Día del Padre
El miércoles se celebró el Día del Padre y, aunque parezca mentira, no se produjo un aumento de suicidios. Para los que tenemos hijos, se trata de una jornada peligrosa. Conviene salir de casa al alba, procurando no despertar a los niños, que, estimulados por una tradición de pacotilla, esperan a levantarse para regalarnos un pijama o una corbata envuelta en una felicitación hecha de su puño y letra. Me consta que algunos padres las conservan en cajas de zapatos que, años más tarde, les permiten rememorar viejos momentos. No es mi caso: el Día del Padre procuro evitar estas situaciones y salgo a la calle con la excusa de que tengo cosas muy importantes que hacer. No tardo en comprobar que somos legión los que deambulamos por la ciudad como si fuera el Día del Padre Huyendo del Día del Padre. En sus casas, mientras tanto, los niños se levantan, desayunan y, al descubrir que papá no está, posponen la felicitación. Los dibujos con individuos monstruosos de sonrisa pasmada y pelos de punta tendrán que esperar.

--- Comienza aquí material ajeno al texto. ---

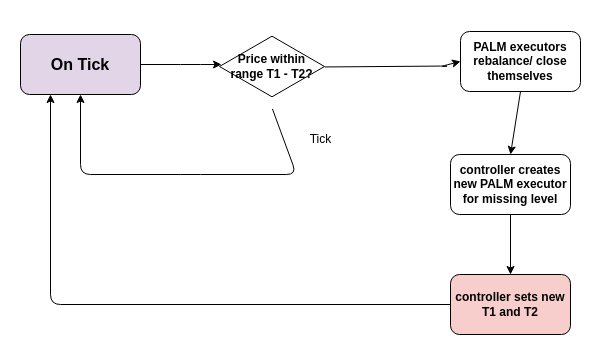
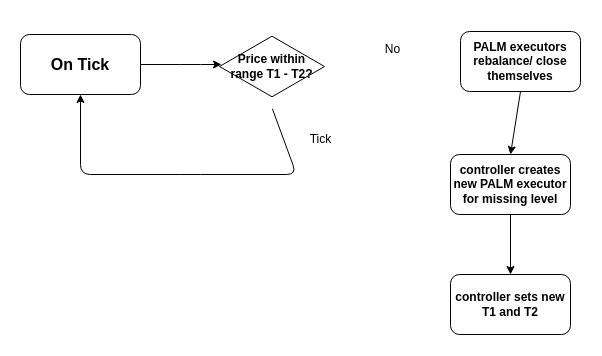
  <mxCell id="0" />
  <mxCell id="1" parent="0" />
- <mxCell id="2" value="&lt;font size=&quot;3&quot;&gt;&lt;b&gt;On Tick&lt;/b&gt;&lt;/font&gt;" style="rounded=1;whiteSpace=wrap;html=1;fillColor=#e1d5e7;" vertex="1" parent="1"><mxGeometry x="20" y="34" width="120" height="60" as="geometry" /></mxCell>
+ <mxCell id="2" value="&lt;font size=&quot;3&quot;&gt;&lt;b&gt;On Tick&lt;/b&gt;&lt;/font&gt;" style="rounded=1;whiteSpace=wrap;html=1;" vertex="1" parent="1"><mxGeometry x="20" y="34" width="120" height="60" as="geometry" /></mxCell>
  <mxCell id="3" value="" style="endArrow=classic;html=1;exitX=1;exitY=0.5;exitDx=0;exitDy=0;entryX=0.019;entryY=0.478;entryDx=0;entryDy=0;entryPerimeter=0;" edge="1" parent="1" source="2" target="4"><mxGeometry width="50" height="50" relative="1" as="geometry"><mxPoint x="160" y="64" as="sourcePoint" /><mxPoint x="260" y="64" as="targetPoint" /><Array as="points"><mxPoint x="190" y="64" /></Array></mxGeometry></mxCell>
  <mxCell id="4" value="&lt;font style=&quot;font-size: 12px;&quot;&gt;&lt;b&gt;Price within&lt;/b&gt;&lt;/font&gt;&lt;div&gt;&lt;font style=&quot;font-size: 12px;&quot;&gt;&lt;b&gt;range T1 - T2?&lt;/b&gt;&lt;/font&gt;&lt;/div&gt;" style="html=1;whiteSpace=wrap;aspect=fixed;shape=isoRectangle;" vertex="1" parent="1"><mxGeometry x="219" y="20.25" width="105" height="91.5" as="geometry" /></mxCell>
  <mxCell id="5" value="" style="endArrow=classic;html=1;entryX=0.5;entryY=1;entryDx=0;entryDy=0;exitX=0.504;exitY=0.963;exitDx=0;exitDy=0;exitPerimeter=0;" edge="1" parent="1" source="4" target="2"><mxGeometry width="50" height="50" relative="1" as="geometry"><mxPoint x="290" y="164" as="sourcePoint" /><mxPoint x="380" y="304" as="targetPoint" /><Array as="points"><mxPoint x="296" y="174" /><mxPoint x="190" y="174" /><mxPoint x="80" y="174" /></Array></mxGeometry></mxCell>
  <mxCell id="6" value="Tick" style="text;html=1;align=center;verticalAlign=middle;resizable=0;points=[];autosize=1;strokeColor=none;fillColor=none;" vertex="1" parent="1"><mxGeometry x="300" y="124" width="40" height="30" as="geometry" /></mxCell>
- <mxCell id="7" value="" style="endArrow=classic;html=1;entryX=0;entryY=0.5;entryDx=0;entryDy=0;exitX=1.002;exitY=0.505;exitDx=0;exitDy=0;exitPerimeter=0;" edge="1" parent="1" source="4" target="9"><mxGeometry width="50" height="50" relative="1" as="geometry"><mxPoint x="400" y="66" as="sourcePoint" /><mxPoint x="482" y="65.5" as="targetPoint" /><Array as="points"><mxPoint x="450" y="65.5" /><mxPoint x="440" y="66" /></Array></mxGeometry></mxCell>
+ <mxCell id="8" value="No" style="text;html=1;align=center;verticalAlign=middle;resizable=0;points=[];autosize=1;strokeColor=none;fillColor=none;" vertex="1" parent="1"><mxGeometry x="371.5" y="34" width="40" height="30" as="geometry" /></mxCell>
  <mxCell id="9" value="&lt;b&gt;PALM executors&lt;/b&gt;&lt;div&gt;&lt;b&gt;rebalance/ close&lt;/b&gt;&lt;/div&gt;&lt;div&gt;&lt;b&gt;themselves&lt;/b&gt;&lt;/div&gt;" style="rounded=1;whiteSpace=wrap;html=1;" vertex="1" parent="1"><mxGeometry x="460" y="31" width="120" height="60" as="geometry" /></mxCell>
  <mxCell id="10" value="&lt;b&gt;controller creates&lt;/b&gt;&lt;div&gt;&lt;b&gt;new PALM executor for missing level&lt;/b&gt;&lt;/div&gt;" style="rounded=1;whiteSpace=wrap;html=1;" vertex="1" parent="1"><mxGeometry x="450" y="154" width="120" height="60" as="geometry" /></mxCell>
  <mxCell id="11" value="" style="endArrow=classic;html=1;entryX=0.5;entryY=0;entryDx=0;entryDy=0;exitX=0.5;exitY=1;exitDx=0;exitDy=0;" edge="1" parent="1" source="9" target="10"><mxGeometry width="50" height="50" relative="1" as="geometry"><mxPoint x="420" y="174" as="sourcePoint" /><mxPoint x="470" y="124" as="targetPoint" /></mxGeometry></mxCell>
- <mxCell id="12" value="&lt;b&gt;controller sets new T1 and T2&lt;/b&gt;" style="rounded=1;whiteSpace=wrap;html=1;fillColor=#f8cecc;" vertex="1" parent="1"><mxGeometry x="450" y="274" width="120" height="60" as="geometry" /></mxCell>
+ <mxCell id="12" value="&lt;b&gt;controller sets new T1 and T2&lt;/b&gt;" style="rounded=1;whiteSpace=wrap;html=1;" vertex="1" parent="1"><mxGeometry x="450" y="274" width="120" height="60" as="geometry" /></mxCell>
  <mxCell id="13" value="" style="endArrow=classic;html=1;entryX=0.5;entryY=0;entryDx=0;entryDy=0;exitX=0.5;exitY=1;exitDx=0;exitDy=0;" edge="1" parent="1" source="10" target="12"><mxGeometry width="50" height="50" relative="1" as="geometry"><mxPoint x="510" y="254" as="sourcePoint" /><mxPoint x="520" y="204" as="targetPoint" /></mxGeometry></mxCell>
- <mxCell id="14" value="" style="endArrow=classic;html=1;exitX=0;exitY=0.5;exitDx=0;exitDy=0;entryX=0.25;entryY=1;entryDx=0;entryDy=0;" edge="1" parent="1" source="12" target="2"><mxGeometry width="50" height="50" relative="1" as="geometry"><mxPoint x="230" y="314" as="sourcePoint" /><mxPoint x="80" y="304" as="targetPoint" /><Array as="points"><mxPoint x="50" y="304" /></Array></mxGeometry></mxCell>
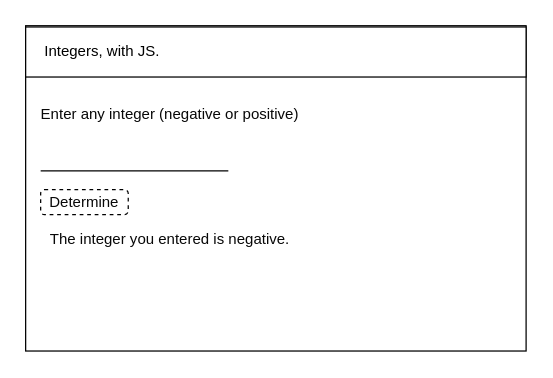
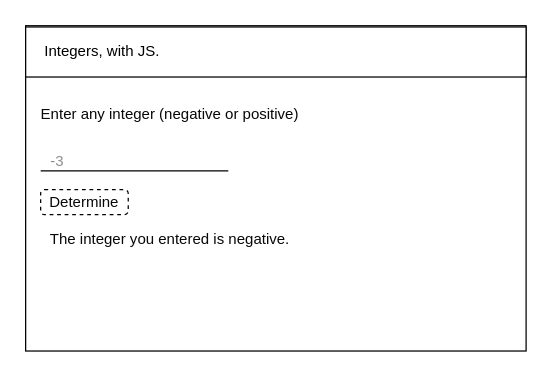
  <mxCell id="0" />
  <mxCell id="1" parent="0" />
  <mxCell id="2" value="" style="rounded=0;whiteSpace=wrap;html=1;" parent="1" vertex="1"><mxGeometry x="20" y="20" width="400" height="260" as="geometry" /></mxCell>
  <mxCell id="3" value="&amp;nbsp; &amp;nbsp; Integers, with JS." style="rounded=0;whiteSpace=wrap;html=1;align=left;" parent="1" vertex="1"><mxGeometry x="20" y="21" width="400" height="40" as="geometry" /></mxCell>
  <mxCell id="4" value="" style="line;strokeWidth=1;direction=south;html=1;rotation=90;" parent="1" vertex="1"><mxGeometry x="102" y="61" width="10" height="150" as="geometry" /></mxCell>
+ <mxCell id="5" value="-3" style="text;html=1;align=center;verticalAlign=middle;resizable=0;points=[];autosize=1;strokeColor=none;fillColor=none;fontColor=#8F8F8F;" parent="1" vertex="1"><mxGeometry x="30" y="119" width="30" height="20" as="geometry" /></mxCell>
  <mxCell id="6" value="&lt;font color=&quot;#080808&quot;&gt;Enter any integer (negative or positive)&lt;/font&gt;" style="text;html=1;align=center;verticalAlign=middle;resizable=0;points=[];autosize=1;strokeColor=none;fillColor=none;fontColor=#BFBFBF;" vertex="1" parent="1"><mxGeometry x="20" y="81" width="230" height="20" as="geometry" /></mxCell>
  <mxCell id="7" value="Determine" style="rounded=1;whiteSpace=wrap;html=1;fontColor=#080808;strokeWidth=1;dashed=1;" vertex="1" parent="1"><mxGeometry x="32" y="151" width="70" height="20" as="geometry" /></mxCell>
  <mxCell id="8" value="The integer you entered is negative." style="text;html=1;align=center;verticalAlign=middle;resizable=0;points=[];autosize=1;strokeColor=none;fillColor=none;fontColor=#080808;" vertex="1" parent="1"><mxGeometry x="30" y="181" width="210" height="20" as="geometry" /></mxCell>
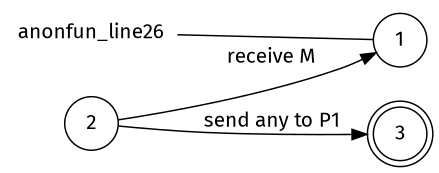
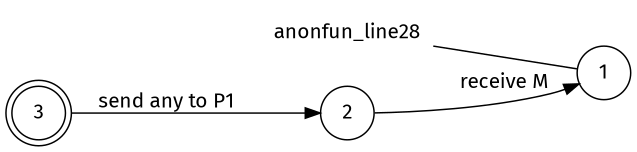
  digraph {
    fontname="Fira Sans"
    rankdir=LR
    node [fontname="Fira Sans" shape=circle]
    edge [fontname="Fira Sans"]
-   n1 [label=anonfun_line26 shape=plaintext]
+   n1 [label=anonfun_line28 shape=plaintext]
    n2 [label=1]
    n3 [label=2]
    n4 [label=3 shape=doublecircle]
    n1 -> n2 [arrowhead=none]
    n3 -> n2 [label="receive M"]
-   n3 -> n4 [label="send any to P1"]
+   n4 -> n3 [label="send any to P1"]
  }
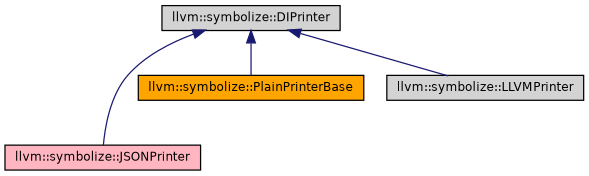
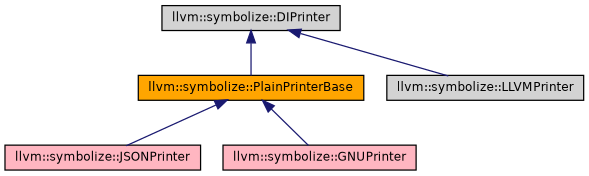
  digraph {
    node [color=black fillcolor=lightgrey fontname=Helvetica fontsize=10 shape=record style=filled]
    edge [color=midnightblue dir=back fontname=Helvetica fontsize=10 labelfontname=Helvetica labelfontsize=10 style=solid]
    n1 [fontcolor=black height=0.2 label="llvm::symbolize::DIPrinter" width=0.4]
    n2 [fillcolor=lightpink height=0.2 label="llvm::symbolize::JSONPrinter" width=0.4]
    n3 [fillcolor=orange height=0.2 label="llvm::symbolize::PlainPrinterBase" width=0.4]
    n4 [height=0.2 label="llvm::symbolize::LLVMPrinter" width=0.4]
-   n1 -> n2
+   n5 [fillcolor=lightpink height=0.2 label="llvm::symbolize::GNUPrinter" width=0.4]
+   n3 -> n2
    n1 -> n3
    n1 -> n4
+   n3 -> n5
  }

Por la calle, los escaparates conminan a la población a felicitarnos. Entro en un bar y un posible padre me sirve un café que me tomo leyendo un periódico en el que se me informa de una inminente guerra preventiva, de un virus mutante y de una nueva hipoteca pensada para que, si te quedas sin trabajo, puedas continuar pagando. Pese a esta obsesión por transmitir una visión apocalíptica de la existencia, me conmueve la serenidad de todos los que se escaquean y que, mirando el reloj, esperan a que llegue la hora en la que los niños ya están en el colegio (donde les recordarán que hoy es el Día del Padre). Es un momento difícil, ya que algunos hijos pensarán en sus padres ausentes, amargados o psicópatas, y no sentirán deseos de felicitarles. Pero la mayoría impone su normalidad y las horas transcurren hasta después de comer.
Al acercarse la hora de ir al colegio a recogerlos, el padre ya ha encontrado una excusa para que vaya la madre o el abuelo y evitar así una felicitación sorpresa, a pie de colegio y ante testigos. Consigo mi propósito: a las cinco de la tarde nadie me ha felicitado. Lo celebro en otro bar, donde coincido con multitud de padres que expresan ruidosamente su entusiasmo. Comentan la guerra. Los tópicos circulan a tal velocidad que, para protegerme, decido salir y refugiarme en una papelería. Un niño de unos doce años está preguntando si tienen felicitaciones para el Día del Padre. El vendedor le responde que no, pero le enseña unos libritos que hay en el mostrador. Me acerco. Son unos libritos monotemáticos, de títulos tan desmoralizadores como Para un papá muy especial, Gracias a un papá muy especial y Para el mejor papá del mundo. Precio: 5,95 euros. Los hojeo. Una terrorífica emoción me embarga: dibujos infantiles con mensajes escritos por niños. Ejemplos: "Es muy divertido jugar con mi papá porque siempre le gano" o "El mejor sonido de la niñez era el de tu llave en la cerradura". Se produce entonces un momento de ablandamiento anímico. Recuerdo que, en efecto, esas sensaciones me son familiares y que, probablemente, yo también escribí felicitaciones parecidas. Pero resisto la tentación de la nostalgia y me alejo a toda prisa.
Se hace de noche. Las ventanas de los edificios se iluminan como las cuadrículas de un complejo crucigrama. En los bares, algunos padres se mantienen firmes. Me uno a ellos. Vemos ganar el Barça en Newcastle. Cuando regreso a casa, muy tarde, el silencio es total. Procuro no pasar por el comedor para no tropezarme con la felicitación o el regalo (¿un teléfono móvil?, ¿un nuevo vibrador para mi colección?). De puntillas, me acerco a las habitaciones de mis hijos. Entreabro la puerta. En las películas, los padres suelen sonreír con contenida y cursi emoción, pero a mí me da un ataque de angustia. Todavía lo ignoro, pero en ese mismo momento empieza la guerra. Duermo poco y mal, y sueño con un mundo futuro con hipotecas mutantes, guerras para parados y virus preventivos en el que echaremos de menos los tiempos en los que se celebraba el dichoso Día del Padre.